# First Air Dry....



## lanabanana (Jul 2, 2011)

Baxter and Tess were both beyond dirty today and I was very short on time, so I gave them each a bath and towel dry and then had to leave. I've never let Baxter air dry before. I've always used a blow dryer, but I have to say, he looks really good! Why have I been wasting all this time drying him? Anyone else do this routinely?

Alanna


----------



## HavaneseSoon (Nov 4, 2008)

How long is his hair?


----------



## rokipiki (Oct 15, 2010)

I love air drying. Roki looks so nice and natural. His hair is so soft and silky.


----------



## misstray (Feb 6, 2011)

There was something about the hair dryer that Brody really didn't like when he was younger so I used to routinely let him air dry. He'd snap at the hair dryer and was just generally stressed. I'm not really sure what the problem is with it because he's fine with getting a blast from the air gun at work. I'm only now starting to reintroduce the hair dryer for partial drying of him as he's better with it and will relax somewhat.
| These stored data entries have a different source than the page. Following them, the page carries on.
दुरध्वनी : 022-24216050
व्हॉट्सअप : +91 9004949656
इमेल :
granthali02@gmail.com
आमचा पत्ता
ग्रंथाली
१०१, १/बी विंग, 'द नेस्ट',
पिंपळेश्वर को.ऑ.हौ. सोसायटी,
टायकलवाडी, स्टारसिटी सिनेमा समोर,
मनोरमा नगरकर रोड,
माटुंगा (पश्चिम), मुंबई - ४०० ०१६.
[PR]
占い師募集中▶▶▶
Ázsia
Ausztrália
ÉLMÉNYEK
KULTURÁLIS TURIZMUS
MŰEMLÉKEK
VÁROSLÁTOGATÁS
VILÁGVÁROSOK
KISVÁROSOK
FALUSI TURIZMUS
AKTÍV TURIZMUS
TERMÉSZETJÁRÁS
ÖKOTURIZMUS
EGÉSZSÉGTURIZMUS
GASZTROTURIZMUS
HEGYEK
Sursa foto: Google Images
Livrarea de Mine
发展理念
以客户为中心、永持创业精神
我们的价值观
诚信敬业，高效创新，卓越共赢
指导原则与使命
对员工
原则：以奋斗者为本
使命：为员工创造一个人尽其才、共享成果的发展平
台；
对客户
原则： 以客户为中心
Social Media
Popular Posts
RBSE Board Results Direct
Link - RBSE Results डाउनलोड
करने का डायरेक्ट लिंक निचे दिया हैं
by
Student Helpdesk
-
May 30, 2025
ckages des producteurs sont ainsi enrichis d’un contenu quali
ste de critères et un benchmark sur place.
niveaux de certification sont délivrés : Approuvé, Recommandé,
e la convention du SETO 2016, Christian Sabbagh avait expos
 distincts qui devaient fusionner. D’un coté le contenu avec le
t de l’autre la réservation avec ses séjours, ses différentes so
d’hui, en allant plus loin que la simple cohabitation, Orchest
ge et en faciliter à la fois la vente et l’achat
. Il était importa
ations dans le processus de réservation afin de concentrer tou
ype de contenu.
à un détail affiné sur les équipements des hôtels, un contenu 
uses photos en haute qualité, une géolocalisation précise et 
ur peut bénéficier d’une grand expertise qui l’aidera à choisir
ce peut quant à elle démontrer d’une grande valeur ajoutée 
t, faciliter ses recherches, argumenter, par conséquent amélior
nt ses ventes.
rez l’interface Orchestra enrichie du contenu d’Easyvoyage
I think he comes out slightly fluffier when I use the dryer and his hair is a bit straighter, but I thought he came out just fine after air drying too. Of course all that zooming at top speed around the apartment when he's damp is sort of like a blow dryer! ha ha


----------



## irnfit (Nov 21, 2006)

Kodi always air dries. Shelby air dries when it's warm, but if it's cold, I have to use the dryer.


----------



## krandall (Jun 11, 2009)

lanabanana said:


> Baxter and Tess were both beyond dirty today and I was very short on time, so I gave them each a bath and towel dry and then had to leave. I've never let Baxter air dry before. I've always used a blow dryer, but I have to say, he looks really good! Why have I been wasting all this time drying him? Anyone else do this routinely?
> 
> Alanna


It depends on the weather. Kodi air dries very nicely (and he's in full coat) but he gets too cold if the air isn't quite warm, and gets all shivery. So unless it's very warm in the house, I blow dry him just to keep him comfortable. I also will only air dry him if I can be sure he will be dry right through before bed. I don't want him to go to bed wet. (the house is cooler at night)


----------